Following frenzied buying and selling in the first half of the year, residential brokers in Manhattan said they are now seeing a stable and steady marketplace.
Rising interest rates have cooled the market, buyers are feeling less pressure to make a decision, and brokers say prices are increasing more slowly.
“We’re at the flat part of the stairs,” said Donna Olshan, president of Olshan Realty. “We’re taking a breather from that torrid spring and basically going back to more of a stable market.”
Neil Binder, principal of Bellmarc, said that buyers “don’t feel the same pressure. They’re saying, if I don’t make a decision quickly, maybe I can make a better deal in a few months.”
As a result, “a lot of brokers are not out there as aggressively as they were,” said Binder.
The drop-off was apparent by May. For that month, there was a 17 percent decline in signed contracts in Manhattan south of 96th Street compared to April, the largest decline in nine months, according to a report by appraisers Mitchell, Maxwell & Jackson.
In June, the number of signed contracts actually increased by one percent, according to an MMJ study. The report also found the average contract price for the month edged up one percent, to close at $917,864, compared to $910,548 recorded in May.
“We anticipated the number of signed contracts to continue dropping, and this may have been the last gasp before mortgage rates climb again,” said Jeffrey Jackson, chairman of MMJ.
Jacky Teplitzky, executive vice president at Douglas Elliman, said that much of the frenzy that has abated has occurred in the market for one-bedrooms and studios.
“In the two-bedroom, two-bathroom category, the inventory is very tight, so it’s a different story,” Teplitzky said in late June. “The luxury market has also been very active, because it’s not so driven by interest rates.”
Pricing of apartments has also changed since the first quarter. “From January to February or from February to March, I would take what happened the month before and add 5 percent,” she said. “Now pricing is the same as the month before.”

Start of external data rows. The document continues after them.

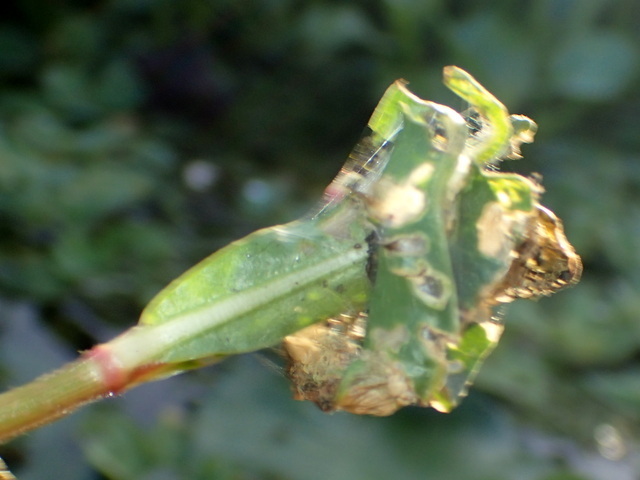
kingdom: Animalia
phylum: Arthropoda
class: Insecta
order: Lepidoptera
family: Crambidae
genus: Herpetogramma
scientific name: Herpetogramma bipunctalis
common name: Southern beet webworm
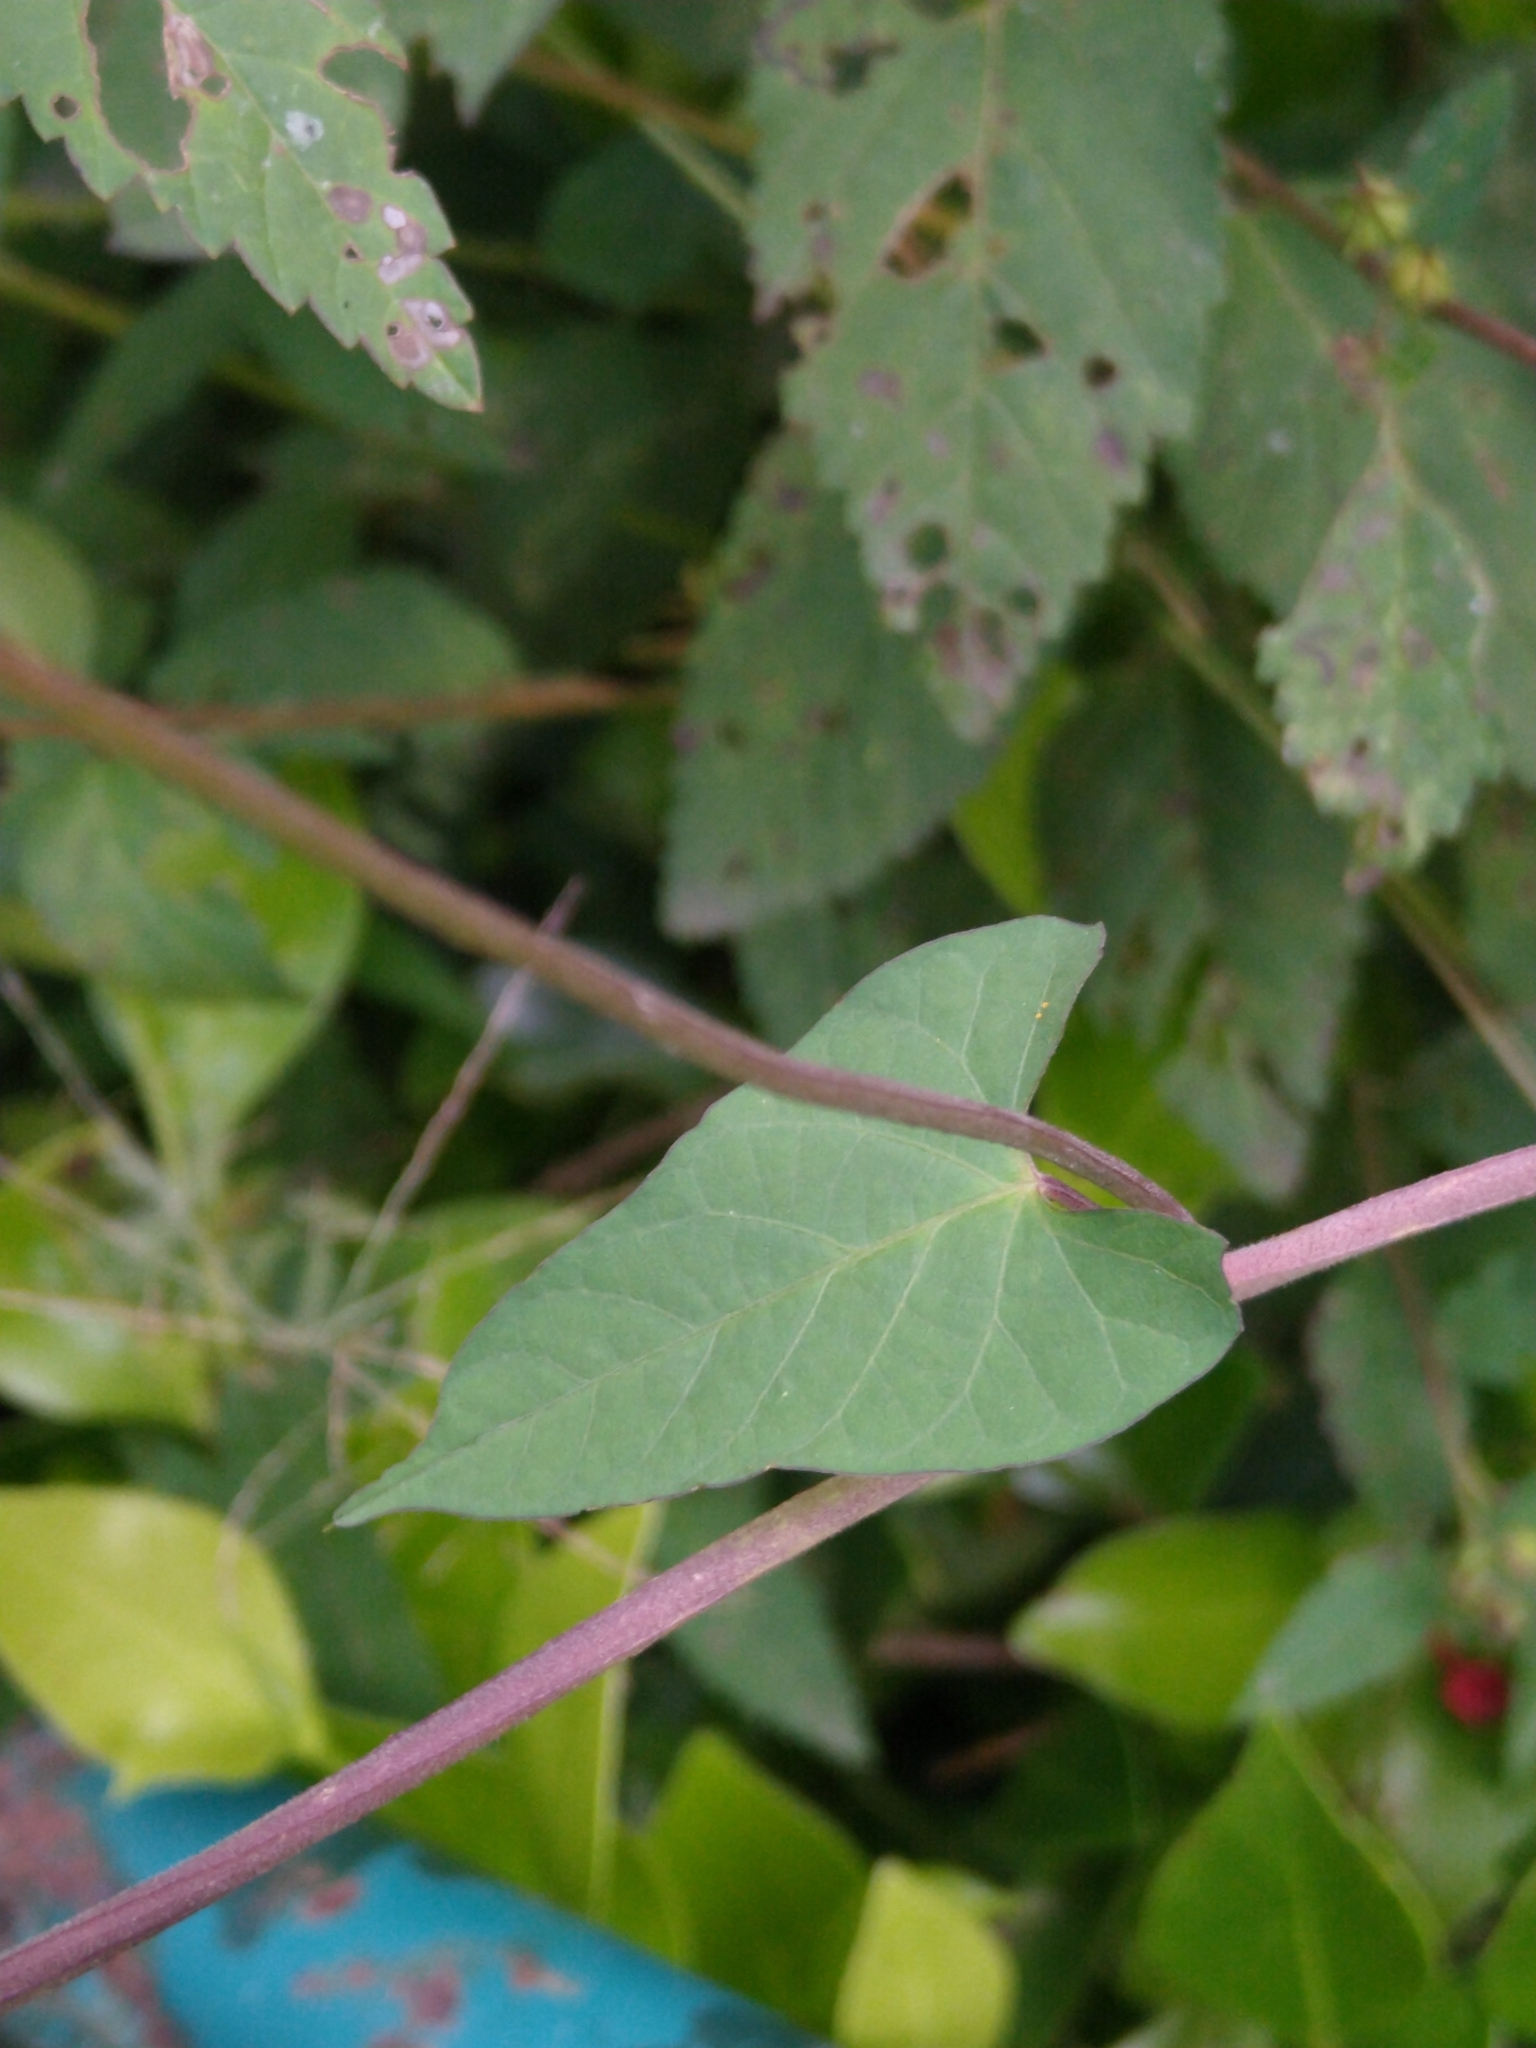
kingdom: Plantae
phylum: Tracheophyta
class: Magnoliopsida
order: Solanales
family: Convolvulaceae
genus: Ipomoea
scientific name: Ipomoea cholulensis
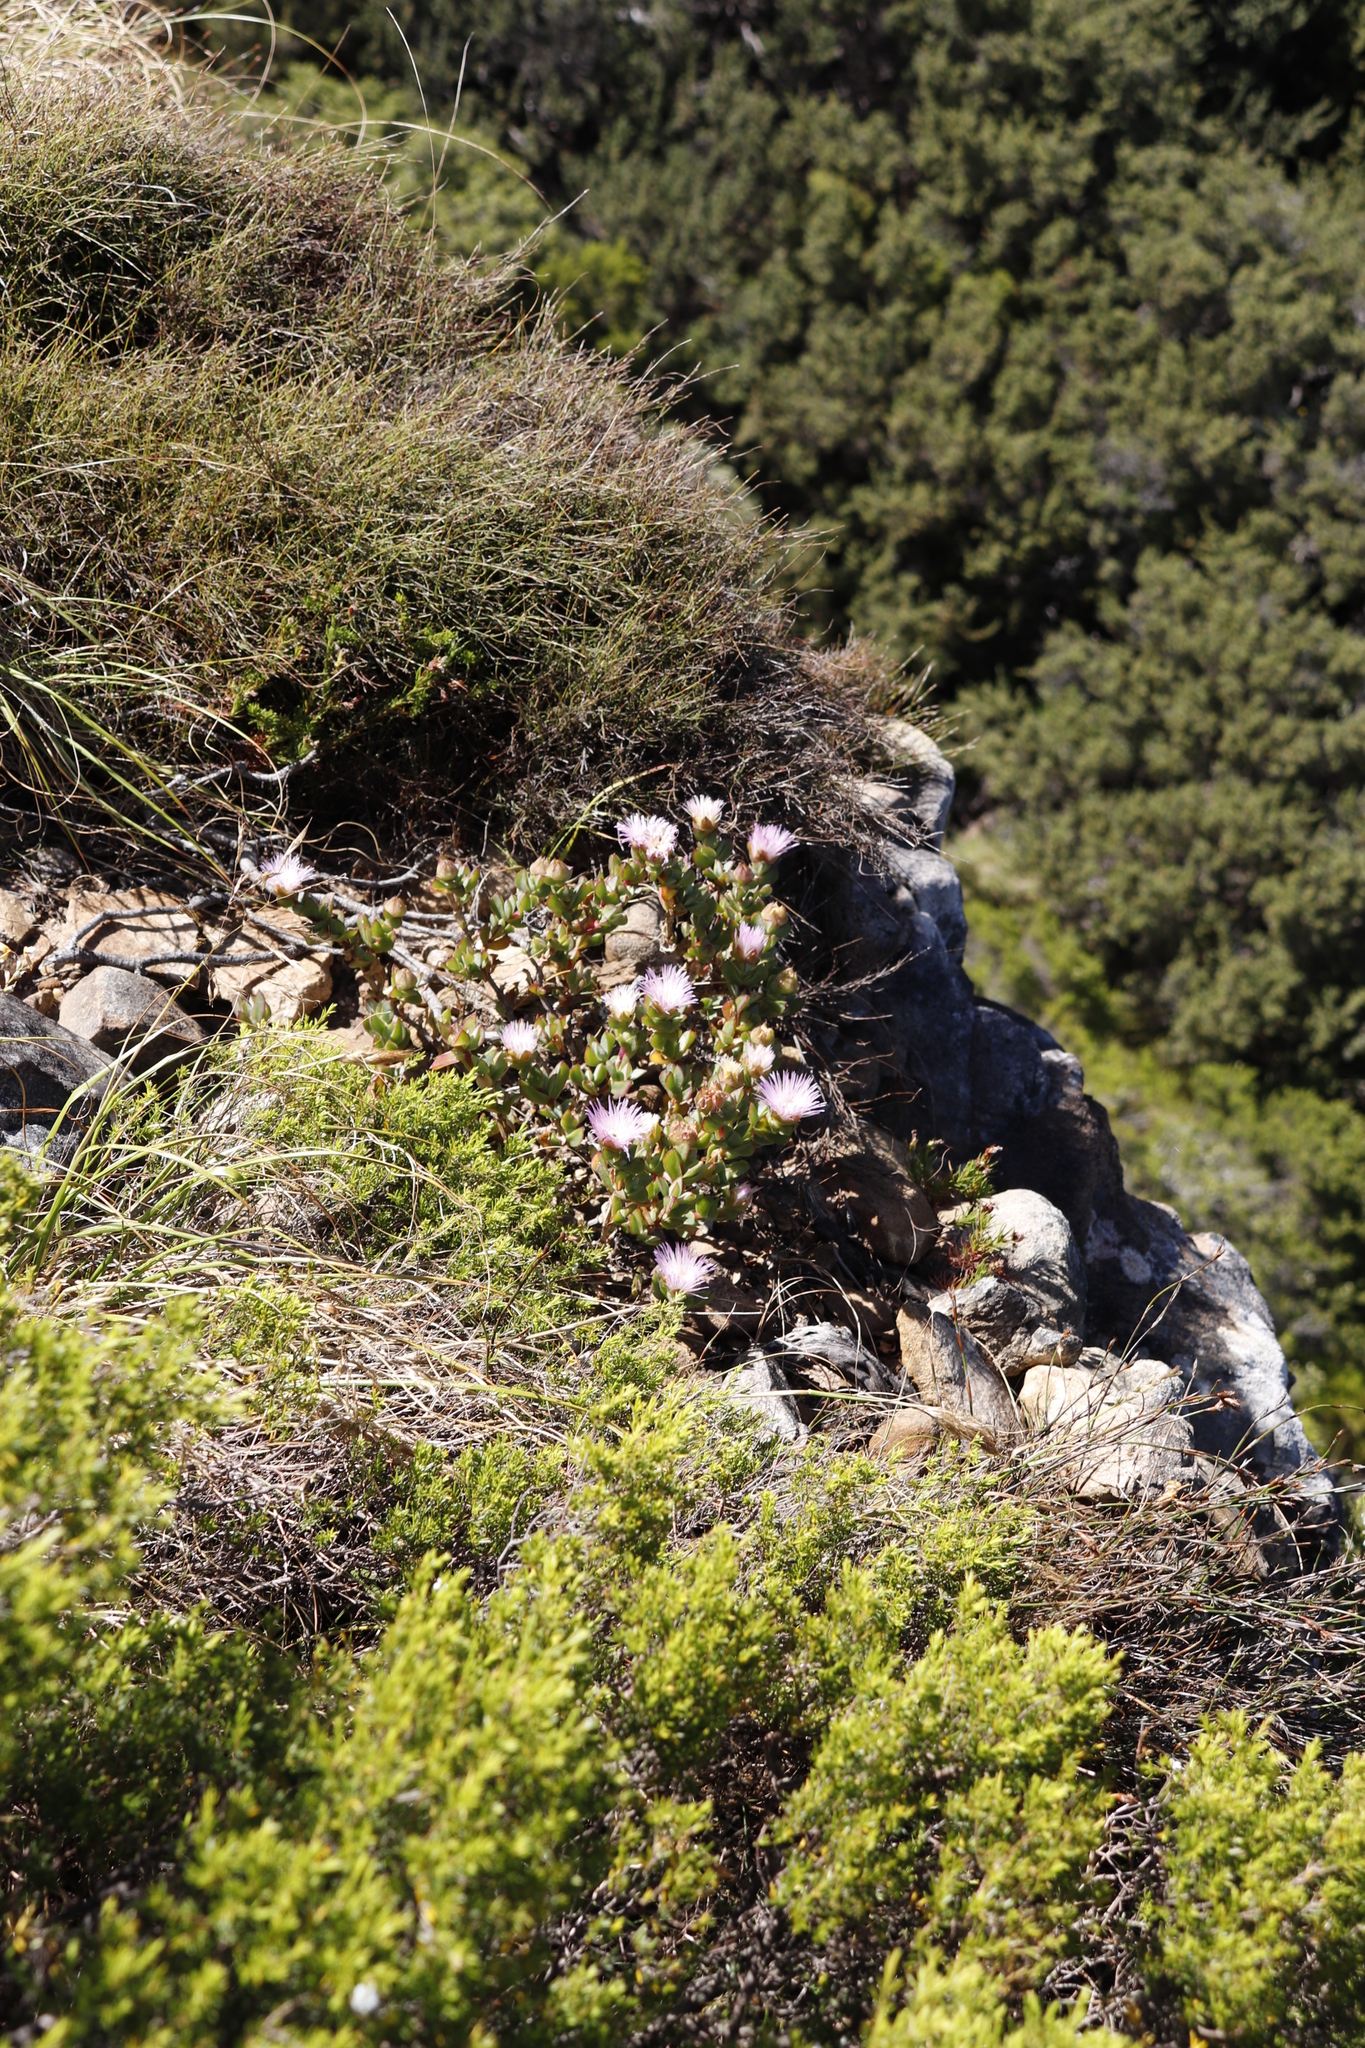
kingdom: Plantae
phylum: Tracheophyta
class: Magnoliopsida
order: Caryophyllales
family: Aizoaceae
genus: Erepsia
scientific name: Erepsia forficata
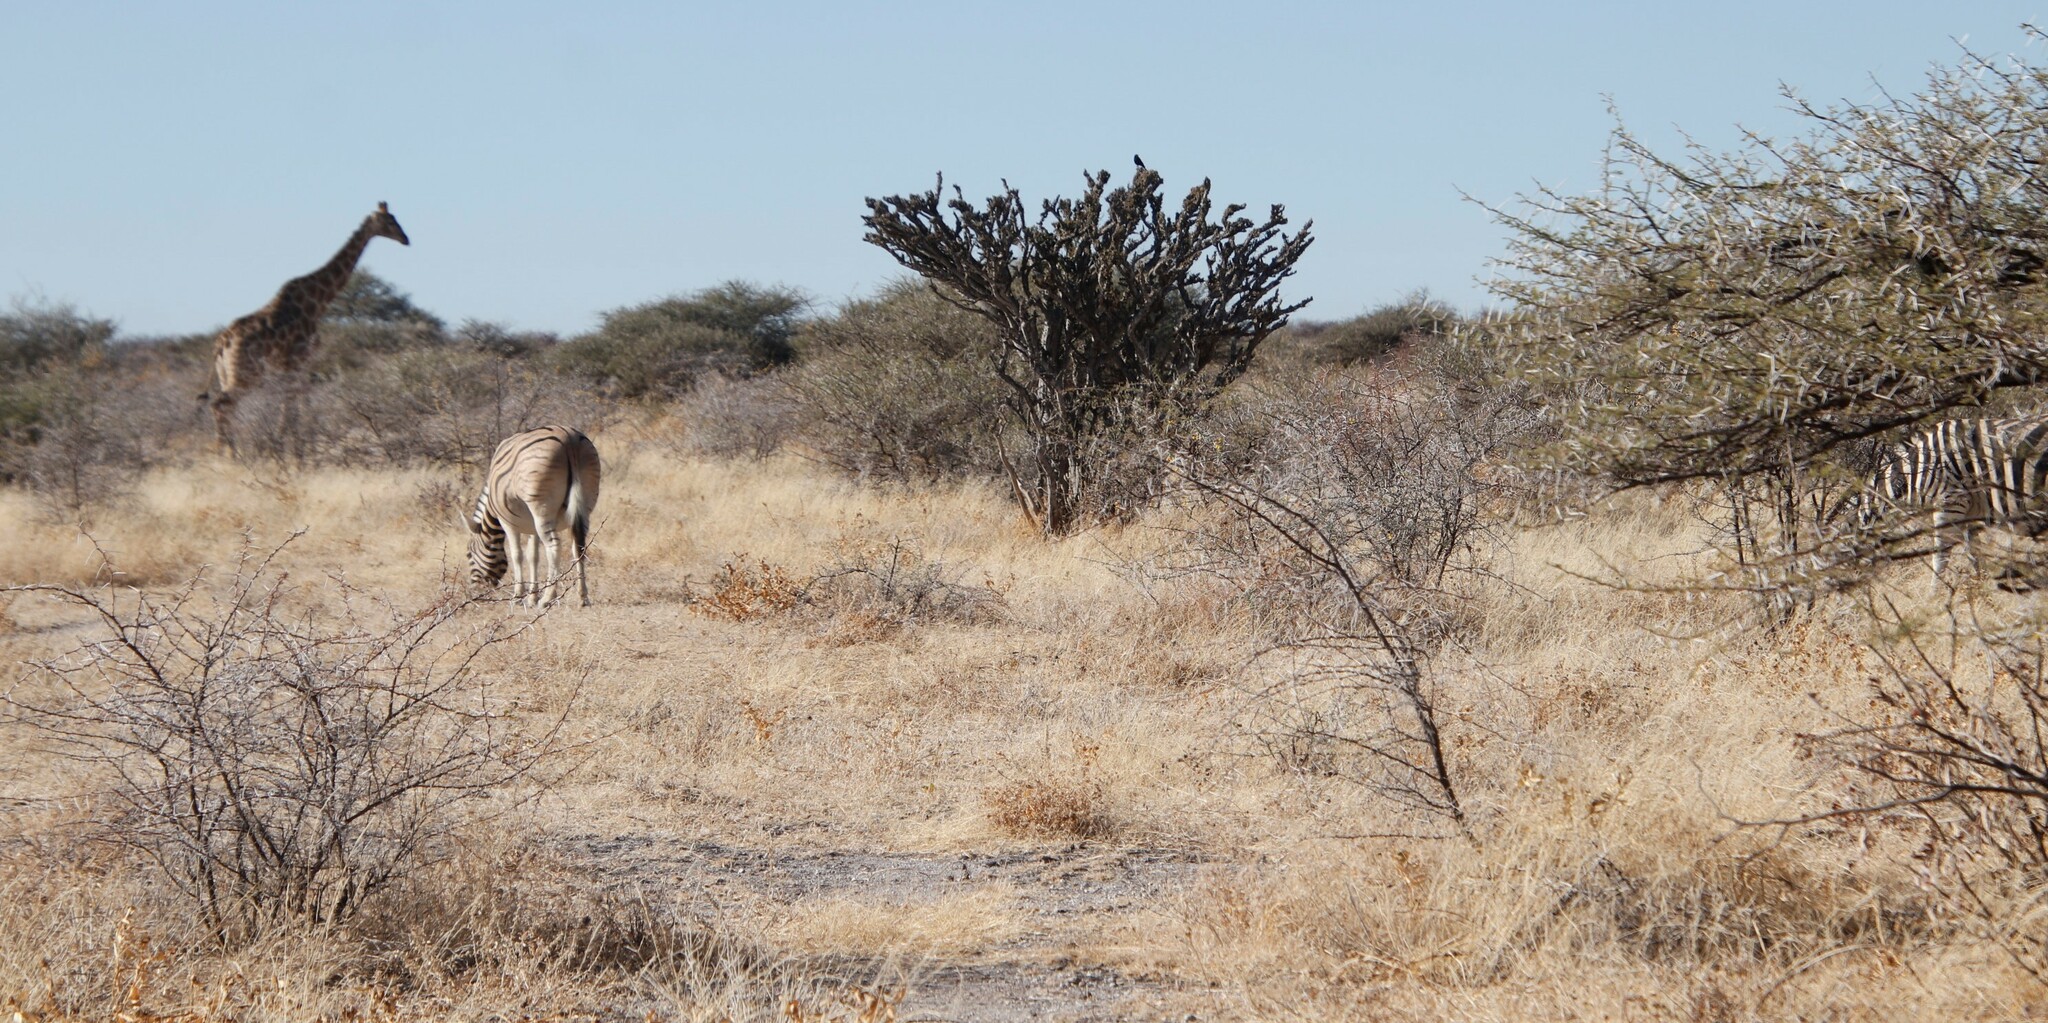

Binder said there have been some price reductions at Bellmarc. “On about 10 percent of our exclusives, the price has come down,” he said.
Some sellers still want to believe it’s the overheated first quarter, said Teplitzky.
“I just turned away two listings that were way overpriced,” she said. “The sellers were living in la-la land.” Teplitzky said that nearly all buyers mention the press coverage several months ago about the average apartment price in Manhattan reaching $1 million. “That’s the first thing they tell me about,” she said.
Michael Goldenberg, Halstead’s executive director of sales for the West Side, agreed. “Some people are testing to see if they can get a price considered aggressive,” he said. “But if you want to sell, you are adjusting.”
Binder said the “pause” that he sees in market will “readjust soon, and we’ll have a very good fall.” He added that he doesn’t think increases in interest rates will go anywhere dramatic. The Fed raised the benchmark interest rate by 1/4 point at the end of June.
Teplitzky said the slower market may just be a seasonal adjustment, and “we don’t know if this is a permanent change.”
Olshan pegged a resurgence at the start of next year. “I think the market will come roaring back in early 2005,” she said. “The economy is getting better. The dollar is getting weaker, and the Euro is getting stronger, and I think we’ll see a lot of foreign investment.”
Alan Rogers, chairman of Douglas Elliman, said at a recent industry conference that he thinks the market will “be steady for the next two years.”
“When interest rates climb, there will be an overreaction against that,” he said. “People will psychologically take a while to get used to it.”
Despite the less frenzied climate, however, brokers still said that the market remains strong.
“I like to tell people that the last quarter was a good year,” said Binder.
“Never in the history of our company had I had a period like that. It was 100 percent over the year before.”
“There is a tremendous amount of demand that is still present now,” he said. “It’s a more durable market, more under control.”
Goldenberg pointed out that interest rates remain low.
“In 2000, we were at 8.75 percent,” he said. “And everyone is freaking out about 7 percent interest rates.”